Nunca decir algo de lo que podamos arrepentirnos en el futuro, lejano o cercano, se vuelve una cuestión problemática si intentamos calcular siempre las consecuencias de nuestras palabras. A veces decimos cosas que los otros necesitan escuchar o damos por hecho que los demás callan o dicen cosas con el simple afán de complacernos o zanjar una cuestión complicada. Lo cierto es que el camino que recorren nuestros pensamientos desde nuestra cabeza hasta la punta de la lengua está lleno de obstáculos, baches, desviaciones y carreteras con embotellamientos que hacen de la expresión de lo que pensamos más una cuestión de posibilidad que de honestidad.

Las palabras trazan caminos que las personas suelen seguir confiadas porque éstas, en teorías, son buenos indicadores de la pertinencia o inconveniencia de los senderos disponibles. Incluso sin ser enunciados en voz alta, nuestros pensamientos siguen estando basados en palabras que nos explican lo que sentimos, deseamos o debemos buscar porque desconocemos o no comprendemos. Y sin embargo hay personas que no hablan, que no dicen, cuyo camino de la cabeza a la lengua es un laberinto imposible de sortear no sólo para quienes estamos afuera, sino para ellos mismos. Con ellos deberíamos tener cuidado; a ellos más que a otros deberíamos proteger de nuestra necesidad de decirlo todo.

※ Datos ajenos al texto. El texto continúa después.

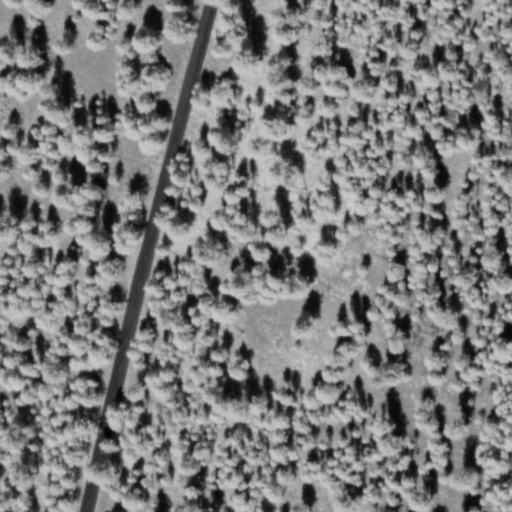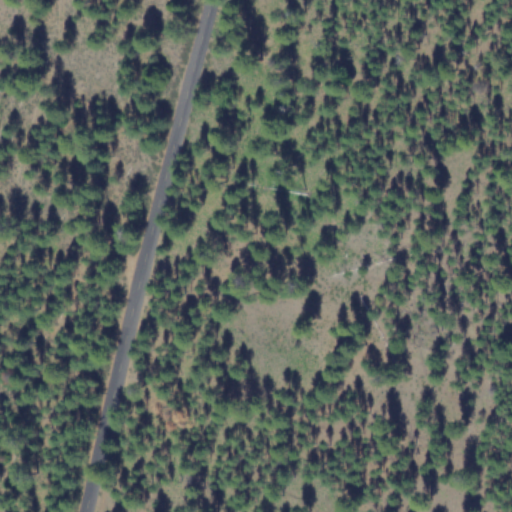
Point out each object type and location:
road: (142, 254)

Aquellos que no dan a las palabras dichas en voz alta la importancia que los que sufrimos de verborrea sí, tienen otro modo de hablar que nos corresponde también aprender. Esas personas hablan cuando nos hacen compañía en actividades tontas y aburridas; también lo hacen cuando hacen preguntas sencillas y aparentemente obvias sobre nuestro día; sin duda hablan cuando nos miran fijamente disculpando que hayamos dicho algo que los hirió y acto seguido sonríen perdonándonos todos. Hablan sobre todo cuando no lo hacen y nos ruegan con la mirada que no los obliguemos a decir aquello que podría romperlos y enterrarlos en el laberinto que son sus propias emociones y pensamientos.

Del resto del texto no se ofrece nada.